In 1865 the modern torpedo appeared. An Austrian captain named Luppis devised a clockwork-driven, boat-shaped craft guided by lines attached to its rudder. It was, in effect, a small electric boat with an explosive bow steered fromshore. This proved to be too difficult to operate effectively, so Luppis took his idea to Robert Whitehead (1823-1905), the English manager of a marine engine factory in Austria. Whitehead developed a much better torpedo. His design was a spindle-shaped underwater missile driven by a compressed-air engine at six knots for a few hundred yards and carrying an explosive charge of eighteen pounds (8.2 kg) of dynamite in its head. Whitehead's device could stay at a set depth by a valve actuated by water pressure and linked to the horizontal rudders. In 1868 he added a balance chamber with a pendulum connected to horizontal rudders that automatically corrected any fore-and-aft tilt. Back in England, Whitehead demonstrated his invention. The British navy was impressed with his 16-inch (41 cm) diameter torpedo. Driven by two contra-rotating propellers, the device had a range of 1,000 yards (914 m) at 7 knots or 300 yards (274 m) at 12 knots. A British ship used one of these torpedoes in action in an 1877 battle.

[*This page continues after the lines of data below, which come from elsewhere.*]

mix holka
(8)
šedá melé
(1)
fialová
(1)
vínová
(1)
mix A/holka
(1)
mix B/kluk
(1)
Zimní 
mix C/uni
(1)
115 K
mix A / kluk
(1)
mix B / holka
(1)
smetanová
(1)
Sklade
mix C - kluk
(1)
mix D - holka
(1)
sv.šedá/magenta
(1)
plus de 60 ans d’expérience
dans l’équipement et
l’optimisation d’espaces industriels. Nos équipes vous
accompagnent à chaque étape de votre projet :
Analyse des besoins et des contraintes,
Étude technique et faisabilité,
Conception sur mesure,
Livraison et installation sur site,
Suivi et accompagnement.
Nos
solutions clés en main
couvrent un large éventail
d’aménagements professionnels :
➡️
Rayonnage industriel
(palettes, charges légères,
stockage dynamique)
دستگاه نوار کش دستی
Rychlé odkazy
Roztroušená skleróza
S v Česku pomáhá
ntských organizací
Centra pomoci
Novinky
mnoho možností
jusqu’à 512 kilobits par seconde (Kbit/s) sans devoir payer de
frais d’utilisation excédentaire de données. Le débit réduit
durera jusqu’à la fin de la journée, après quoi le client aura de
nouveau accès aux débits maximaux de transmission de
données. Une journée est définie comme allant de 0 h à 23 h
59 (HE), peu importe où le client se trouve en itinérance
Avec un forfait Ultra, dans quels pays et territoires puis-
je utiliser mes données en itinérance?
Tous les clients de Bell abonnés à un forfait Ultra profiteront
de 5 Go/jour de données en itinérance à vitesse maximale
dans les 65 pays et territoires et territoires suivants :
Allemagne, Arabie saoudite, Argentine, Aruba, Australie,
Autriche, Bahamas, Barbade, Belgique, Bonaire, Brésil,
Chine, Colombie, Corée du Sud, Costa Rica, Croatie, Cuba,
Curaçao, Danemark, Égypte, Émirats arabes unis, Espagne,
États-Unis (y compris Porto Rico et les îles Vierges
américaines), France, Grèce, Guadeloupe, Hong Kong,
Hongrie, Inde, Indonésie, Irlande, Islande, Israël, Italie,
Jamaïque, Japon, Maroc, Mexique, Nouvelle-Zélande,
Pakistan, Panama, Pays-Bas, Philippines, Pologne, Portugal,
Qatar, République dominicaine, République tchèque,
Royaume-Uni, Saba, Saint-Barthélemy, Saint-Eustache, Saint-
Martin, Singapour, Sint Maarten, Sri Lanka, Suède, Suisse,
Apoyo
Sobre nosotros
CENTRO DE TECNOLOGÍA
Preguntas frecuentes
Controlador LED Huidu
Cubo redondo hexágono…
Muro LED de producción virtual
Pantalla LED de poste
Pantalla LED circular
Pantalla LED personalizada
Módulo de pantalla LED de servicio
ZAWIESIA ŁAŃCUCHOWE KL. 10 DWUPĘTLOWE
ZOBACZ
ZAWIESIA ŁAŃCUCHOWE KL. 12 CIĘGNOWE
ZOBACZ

The torpedo was improved in many ways after this. An Austrian invented a gyro-controlled steering mechanism in 1878. The British increased the range and speed by using a mixture of steam and oil vapor with compressed air to give a hot run instead of the original cold run under compressed air only. Torpedoes stayed much the same until World War II, when the Germans developed an electrically-driven one that proved impossible to track back to the submarine. The steam-powered ones had left tell-tale bubbles in their path. The Germans also developed torpedoes that acoustically homed in on ship propellers.
Modern torpedoes are impressive weapons. The United States Navy has a twenty-one-inch (53.4 cm) diameter design that is driven at high speeds by machinery using hydrogen peroxide for its fuel. The U.S. Navy also has Subroc, a device fired as a torpedo deep below the surface. It emerges from the water, flies like a guided missile, moves on an interception course toward the target, submerges again, acts as a homing torpedo, and finally explodes near the enemy like a depth charge. Many torpedoes incorporate passive or active homing systems or wire guidance in cooperation with electronic sensors. Due to the tremendous progress in miniaturization, there have been many small torpedoes developed for launching from helicopters. Another torpedo in use in the late 1990s is an antisubmarine rocket (ASROC) that launches a rocket-propelled ballistic missile containing an acoustic-homing torpedo.